───── Übungstext
Gibt es Studien, die wissenschaftlich und auf nachprüfbare Weise belegen, dass sich der Aufenthalt an bestimmten Orten positiv auf unsere Gesundheit auswirkt?«Vor etwa 40 Jahren widmeten sich insbesondere zwei Forscher erstmals dieser Fragestellung: Rachel und Steven Kaplan, Professoren an der University of Michigan in den Vereinigten Staaten. Sie waren die Wegbereiter der sogenannten „Attention Restoration Theory“, die für die Umweltpsychologie von grosser Bedeutung sein sollte. Den Studien der Kaplans zufolge können bestimmte Umweltfaktoren mentale Erschöpfung und Stress reduzieren und dazu beitragen, eingeschränkte kognitive, emotionale, physiologische und soziale Ressourcen wiederherzustellen.»

Gilt dies für alle Altersgruppen?«Laut einer Reihe internationaler Studien ja (auch wenn manche der Ergebnisse widersprüchlich erscheinen). Man hat zum Beispiel festgestellt, dass der kontinuierliche Zugang zu Grünflächen bei Kindern im Hinblick auf die geistige Gesundheit und kognitive Entwicklung (Erinnerungsvermögen, Konzentrationsfähigkeit, aber auch eine bessere Sozialisation und bessere schulische Leistungen) eine Reihe von Vorteilen mit sich bringt. Zudem scheinen Kinder, die regelmässigen Kontakt zur Natur haben, als Erwachsene seltener Angststörungen und Depressionen zu entwickeln. Diese Studien müssen jedoch weiter ausgearbeitet und überprüft werden.»
──────────
───── Bereitgestelltes Material
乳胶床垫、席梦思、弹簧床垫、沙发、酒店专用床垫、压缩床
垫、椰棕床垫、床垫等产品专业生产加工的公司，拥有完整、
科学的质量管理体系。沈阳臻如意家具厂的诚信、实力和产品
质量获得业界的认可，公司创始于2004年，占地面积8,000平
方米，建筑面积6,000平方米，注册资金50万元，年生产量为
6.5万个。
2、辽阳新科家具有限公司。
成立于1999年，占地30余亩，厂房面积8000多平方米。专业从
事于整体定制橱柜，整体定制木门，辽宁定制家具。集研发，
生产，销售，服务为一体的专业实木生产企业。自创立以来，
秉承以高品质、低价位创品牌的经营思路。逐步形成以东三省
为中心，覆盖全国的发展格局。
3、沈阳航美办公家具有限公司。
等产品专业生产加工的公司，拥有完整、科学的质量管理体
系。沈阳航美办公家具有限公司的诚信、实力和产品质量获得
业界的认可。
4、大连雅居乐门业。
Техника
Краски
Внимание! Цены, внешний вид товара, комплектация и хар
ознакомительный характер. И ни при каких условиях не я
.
──────────
───── Bereitgestelltes Material
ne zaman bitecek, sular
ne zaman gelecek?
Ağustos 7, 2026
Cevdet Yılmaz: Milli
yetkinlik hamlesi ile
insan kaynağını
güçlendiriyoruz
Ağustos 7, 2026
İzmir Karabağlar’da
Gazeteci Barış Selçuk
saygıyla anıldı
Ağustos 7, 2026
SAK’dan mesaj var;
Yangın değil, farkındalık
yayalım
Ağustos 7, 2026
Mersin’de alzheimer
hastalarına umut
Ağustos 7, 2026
──────────
───── Bereitgestelltes Material
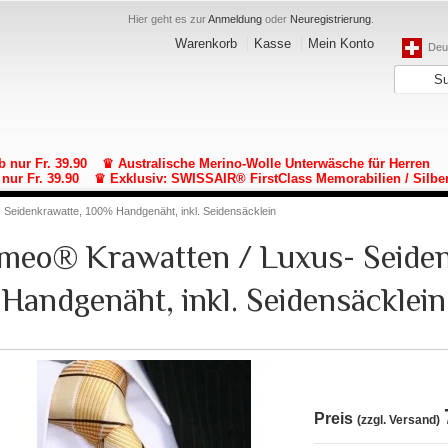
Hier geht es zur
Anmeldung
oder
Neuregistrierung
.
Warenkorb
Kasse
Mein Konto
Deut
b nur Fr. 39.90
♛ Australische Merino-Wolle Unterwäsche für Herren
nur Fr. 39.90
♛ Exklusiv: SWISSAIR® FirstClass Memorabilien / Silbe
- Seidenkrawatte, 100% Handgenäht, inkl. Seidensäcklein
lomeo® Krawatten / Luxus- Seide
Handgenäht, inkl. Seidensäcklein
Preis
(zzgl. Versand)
──────────
# Zur Aufgabe
Beantworte die folgenden Fragen anhand des Übungstextes.
(a) An welcher Universität waren Rachel und Steven Kaplan Professoren?
(b) Als Wegbereiter welcher Theorie werden die beiden genannt?
(c) Welche beiden Erkrankungen entwickeln Kinder mit regelmässigem Kontakt zur Natur als Erwachsene offenbar seltener?
Die Einträge haben keinen Bezug zum Übungstext.

# Ergebnis
(a) An der University of Michigan in den Vereinigten Staaten.
(b) Der „Attention Restoration Theory“.
(c) Angststörungen und Depressionen.